Finally went on another bike ride tonight. Oh my goodness!! Apparently, if you haven't ridden in, what, 2 weeks? 3? you probably shouldn't go straight back to the 10+ mile track you were doing when you were cycling 2 and 3 times per week minimum!! wowie!! The legs were a trembling about 3/4 of the way through my route. But then I also realized that I hadn't eaten anything to help get myself through the rut.
I needed a ride. I needed it a lot. I pondered a few things, and did not come up with anything profound. but I did have a new push for the ride. I mentioned yesterday that I got a book from the Library called Build it Big for direct sellers. Well, I started it today. The first essay was a good, well-chosen essay to begin with. Each essay has a few action steps you can take for that item, which is also handy. but the thing that struck me was right before the action steps he said something to the effect that you only have to exceed your expectations of yourself. Hmmm. That was new to me. I've learned a lot about expectations in the last 5 years since my Pastor came to our church. But I hadn't realized, I guess, how little I truly expect of myself. I expect a way lotta incredible stuff from my friends and family, not the least of which includes a bit of reading my mind; but, apparently, I don't expect all that much out of myself.
This is probably why I allow myself to be so deeply, incredibly lazy the vast majority of the time. I spend hours, literally hours! screwing around doing useless nothing on facebook and reading interesting and amusing blogs, but I can't be bothered to do my dishes or pick up my crap, much less actually work towards building something that I continually say that I want to have.
There was a revelation moment this weekend at our convention. Nicki Kealohohou (i think) was speaking about the truest reasons people get into direct sales.

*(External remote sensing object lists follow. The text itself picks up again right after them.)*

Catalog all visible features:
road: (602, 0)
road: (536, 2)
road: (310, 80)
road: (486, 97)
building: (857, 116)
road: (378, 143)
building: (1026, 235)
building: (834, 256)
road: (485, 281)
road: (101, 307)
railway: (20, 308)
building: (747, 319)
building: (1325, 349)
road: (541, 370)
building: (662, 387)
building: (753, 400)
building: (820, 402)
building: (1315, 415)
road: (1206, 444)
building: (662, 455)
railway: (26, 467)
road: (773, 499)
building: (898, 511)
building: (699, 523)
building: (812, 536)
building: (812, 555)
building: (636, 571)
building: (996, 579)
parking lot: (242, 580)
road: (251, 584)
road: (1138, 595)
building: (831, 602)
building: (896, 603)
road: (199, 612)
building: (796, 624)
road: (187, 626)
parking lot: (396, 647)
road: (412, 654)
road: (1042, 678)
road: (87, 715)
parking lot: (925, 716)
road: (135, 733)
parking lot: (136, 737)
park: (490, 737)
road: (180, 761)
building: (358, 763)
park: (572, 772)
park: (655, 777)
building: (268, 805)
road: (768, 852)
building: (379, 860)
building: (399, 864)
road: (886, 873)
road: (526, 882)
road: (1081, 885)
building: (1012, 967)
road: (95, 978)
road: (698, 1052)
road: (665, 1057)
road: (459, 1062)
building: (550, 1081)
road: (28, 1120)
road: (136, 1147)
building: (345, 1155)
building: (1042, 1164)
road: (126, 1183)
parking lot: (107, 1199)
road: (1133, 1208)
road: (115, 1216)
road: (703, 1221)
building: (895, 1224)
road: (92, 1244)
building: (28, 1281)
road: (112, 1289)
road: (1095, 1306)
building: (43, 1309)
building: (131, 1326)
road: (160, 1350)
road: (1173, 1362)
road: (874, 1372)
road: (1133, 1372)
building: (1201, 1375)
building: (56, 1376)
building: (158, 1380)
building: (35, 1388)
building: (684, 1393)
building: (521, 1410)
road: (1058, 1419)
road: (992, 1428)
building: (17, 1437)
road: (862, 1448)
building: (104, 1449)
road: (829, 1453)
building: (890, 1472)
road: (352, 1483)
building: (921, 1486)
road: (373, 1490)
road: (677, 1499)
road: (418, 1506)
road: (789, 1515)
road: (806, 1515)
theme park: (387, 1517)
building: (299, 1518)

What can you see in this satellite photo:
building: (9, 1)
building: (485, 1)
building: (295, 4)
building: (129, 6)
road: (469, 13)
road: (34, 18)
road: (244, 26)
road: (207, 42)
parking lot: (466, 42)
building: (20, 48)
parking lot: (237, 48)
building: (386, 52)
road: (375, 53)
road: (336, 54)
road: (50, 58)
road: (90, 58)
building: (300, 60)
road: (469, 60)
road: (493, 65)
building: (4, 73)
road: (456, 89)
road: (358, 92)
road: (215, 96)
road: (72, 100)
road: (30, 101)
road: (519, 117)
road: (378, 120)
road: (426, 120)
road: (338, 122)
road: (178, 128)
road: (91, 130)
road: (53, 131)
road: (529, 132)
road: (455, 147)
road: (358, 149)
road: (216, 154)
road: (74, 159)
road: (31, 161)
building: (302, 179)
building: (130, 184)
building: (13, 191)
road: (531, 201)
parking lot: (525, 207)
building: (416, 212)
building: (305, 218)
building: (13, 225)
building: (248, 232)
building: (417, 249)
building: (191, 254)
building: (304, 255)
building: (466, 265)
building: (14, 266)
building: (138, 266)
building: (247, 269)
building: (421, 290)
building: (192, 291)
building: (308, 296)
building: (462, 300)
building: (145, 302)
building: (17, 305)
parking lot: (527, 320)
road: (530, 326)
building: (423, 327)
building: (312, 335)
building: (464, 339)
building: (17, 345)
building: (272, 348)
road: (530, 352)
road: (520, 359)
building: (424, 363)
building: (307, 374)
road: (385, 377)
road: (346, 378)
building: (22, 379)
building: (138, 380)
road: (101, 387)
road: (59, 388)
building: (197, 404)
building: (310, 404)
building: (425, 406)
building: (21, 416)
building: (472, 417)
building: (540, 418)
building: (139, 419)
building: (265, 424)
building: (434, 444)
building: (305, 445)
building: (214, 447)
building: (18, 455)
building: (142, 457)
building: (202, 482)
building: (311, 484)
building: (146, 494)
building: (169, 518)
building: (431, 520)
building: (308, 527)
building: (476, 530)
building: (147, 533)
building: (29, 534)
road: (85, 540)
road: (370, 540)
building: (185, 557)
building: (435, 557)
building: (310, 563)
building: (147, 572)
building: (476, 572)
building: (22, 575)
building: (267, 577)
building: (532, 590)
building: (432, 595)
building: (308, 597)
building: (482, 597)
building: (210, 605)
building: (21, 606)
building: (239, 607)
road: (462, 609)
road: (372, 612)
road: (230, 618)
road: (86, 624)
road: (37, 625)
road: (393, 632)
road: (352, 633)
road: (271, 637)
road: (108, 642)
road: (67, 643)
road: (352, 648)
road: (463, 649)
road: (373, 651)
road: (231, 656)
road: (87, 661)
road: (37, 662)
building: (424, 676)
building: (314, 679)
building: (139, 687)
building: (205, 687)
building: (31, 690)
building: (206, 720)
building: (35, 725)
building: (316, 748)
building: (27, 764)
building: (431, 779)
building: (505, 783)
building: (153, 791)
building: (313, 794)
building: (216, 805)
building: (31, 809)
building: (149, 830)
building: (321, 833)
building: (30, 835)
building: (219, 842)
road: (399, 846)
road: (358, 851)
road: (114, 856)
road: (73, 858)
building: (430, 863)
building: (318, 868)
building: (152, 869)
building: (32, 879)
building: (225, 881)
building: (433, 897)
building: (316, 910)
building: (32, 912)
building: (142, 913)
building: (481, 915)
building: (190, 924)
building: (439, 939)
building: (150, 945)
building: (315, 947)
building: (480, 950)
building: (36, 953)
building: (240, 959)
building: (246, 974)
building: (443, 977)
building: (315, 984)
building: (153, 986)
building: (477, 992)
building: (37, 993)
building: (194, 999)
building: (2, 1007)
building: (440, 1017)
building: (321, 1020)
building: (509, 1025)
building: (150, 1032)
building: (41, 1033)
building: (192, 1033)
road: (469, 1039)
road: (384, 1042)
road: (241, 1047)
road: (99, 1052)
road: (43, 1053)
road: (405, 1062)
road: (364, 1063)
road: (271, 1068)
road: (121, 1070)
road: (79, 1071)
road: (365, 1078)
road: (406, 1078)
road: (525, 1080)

Most people will say money, or possibly time away from the kids, or for the discount, or the trips or whatever. But truly it usually comes down, at the deepest level, to one of just a few things. You want someone to respect you, you want someone to be proud of you, another one that escapes me at this moment, and You want to build something of your own from scratch. And a small bell went off in my mind. I dream, and I dream big! And it always includes other people, and it always includes an incredible amount of ownership for me. And I realized, that is my truest, deepest motivation. The same gut level motivation that makes me want to write and publish a book.
I pondered while riding that if all I truly have to do is beat myself then the rest should be fairly easy. I have the knowledge, I just have to script some of it out. I have the passion, I just have to share it. I have a phenomenal company behind me, I just need to utilize what they offer me. In so many ways I truly have the world at my feet. I just need to start walking!!